When you’re dealing with data on tens of millions of accounts and billions of transactions from financial institutions serving clients in eight countries, that’s a rather massive haystack to get lost in. In situations like this, it is ever so important to have a set of null hypotheses that can be proved/disproved conclusively, thereby keeping us honest, instead of chasing spurious connections.

Which brings us to correlation vs causation. Yes, we have granular transaction data over a course of years for each account holder, meaning we know everything they are doing with that account. We can also have up to twenty characteristics of the client and the account type – age, gender, income, occupation, age of account, interest rate paid, etc.

But unless such studies are paired with detailed financial diaries, we know nothing of the individuals motivations for why they do what they do, or of the rest of their financial portfolio and financial tools at their disposal. This means we usually cannot say things like, “the average account holder saves Ksh X for her child’s school uniform”.

And that’s ok.

Causality in the social sciences is a hard problem. It’s not possible to hold “everything else constant” like we can with the hard sciences. Human free will allows for a mind-boggling array of choices, people may not always take the same decision despite being faced with the same choices, and somethings an effect may have multiple contributing causes.

Quantitative researchers do the best they can to account for all possible explanatory variables and then attribute degrees of causality to certain variables. Because we don’t have all possible explanatory variables when dealing with big data, we restrict ourselves to demonstrating strong correlations and usually end up indicating potential causal connections and let others take it from there – such as field researchers who can conduct focus groups to dig in deep.

This may not sound intellectually gratifying, but it is once you get into the thick of things. Let’s consider the example of two savings types: A, which is a short-term, low-balance almost transactional behavior, and B, which is accretionary savings over the course of a year leading to a decent balance.

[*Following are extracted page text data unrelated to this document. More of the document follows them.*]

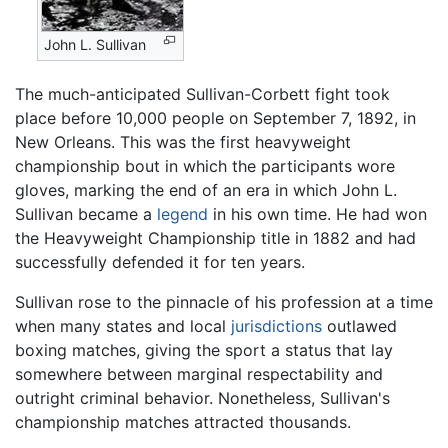
John L. Sullivan
The much-anticipated Sullivan-Corbett fight took
place before 10,000 people on September 7, 1892, in
New Orleans. This was the first heavyweight
championship bout in which the participants wore
gloves, marking the end of an era in which John L.
Sullivan became a
legend
in his own time. He had won
the Heavyweight Championship title in 1882 and had
successfully defended it for ten years.
Sullivan rose to the pinnacle of his profession at a time
when many states and local
jurisdictions
outlawed
boxing matches, giving the sport a status that lay
somewhere between marginal respectability and
outright criminal behavior. Nonetheless, Sullivan's
championship matches attracted thousands.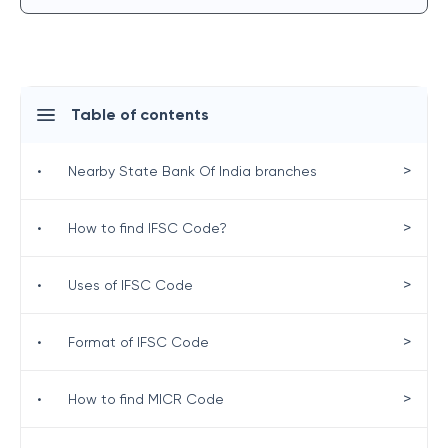
Table of contents
>
•
Nearby State Bank Of India branches
>
•
How to find IFSC Code?
>
•
Uses of IFSC Code
>
•
Format of IFSC Code
>
•
How to find MICR Code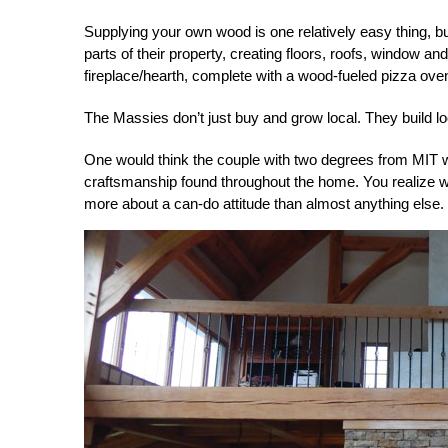
Supplying your own wood is one relatively easy thing, b
parts of their property, creating floors, roofs, window 
fireplace/hearth, complete with a wood-fueled pizza ove
The Massies don’t just buy and grow local. They build lo
One would think the couple with two degrees from MIT we
craftsmanship found throughout the home. You realize whe
more about a can-do attitude than almost anything else.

A is strongly correlated with ATM card usage, while B is strongly correlated with branch usage. 20-40% of all savings accounts seem to display A-type behavior, while about 1% display B-type behavior across many of the financial institutions we have looked at and I can talk about. What questions come to mind? How about:

  • Do ATMs make it hard to save larger amounts over the long term because it’s just so easy to take money out? Do branches make it harder for folks to withdraw funds willy nilly and therefore save more over the long term?
  • Or.. do clients self-select to use ATMs in cases where they need easy access to money and intermediate small amounts through that channel, leaving large amounts of transactions aimed at towards building that large lump sum for some purpose to happen at branches, not least because they don’t feel safe hauling a satchel of catch to an ATM in the middle of nowhere?

The implications of potential answer(s) can be profound. The first would imply that while we have celebrated ATMs as a successful de-congestion measure for banks, reducing staff load, client wait-times and operational expenses associated with physical branches, they have also caused people to save less, which can be antithetical to the cause of financial inclusion. On the other hand, the second would imply that branches still have certain benefits that are not being captured by other channels, and more effort needs to be made to address this convenience/security factor.

Of course, as with any complex system, the actual answer probably contains kernels of truth from both possibilities, and then some. Unless ridiculously fortuitous natural experiments present themselves with just the right incentives, say through subtle product rule changes intended to “nudge” a certain type of behavior, it’s well nigh impossible to seek answers to these kinds of questions irrespective of how big “big data” is.

(Btw, having 1% of accounts display a particular type of behavior across different banks in different countries is highly interesting in itself, since there is nothing definitional that would force this to happen. But that’s another story.)

I, for one, sleep peacefully at night knowing that often, all I can expect to get from “big data” are glorified correlations; anything else is gravy.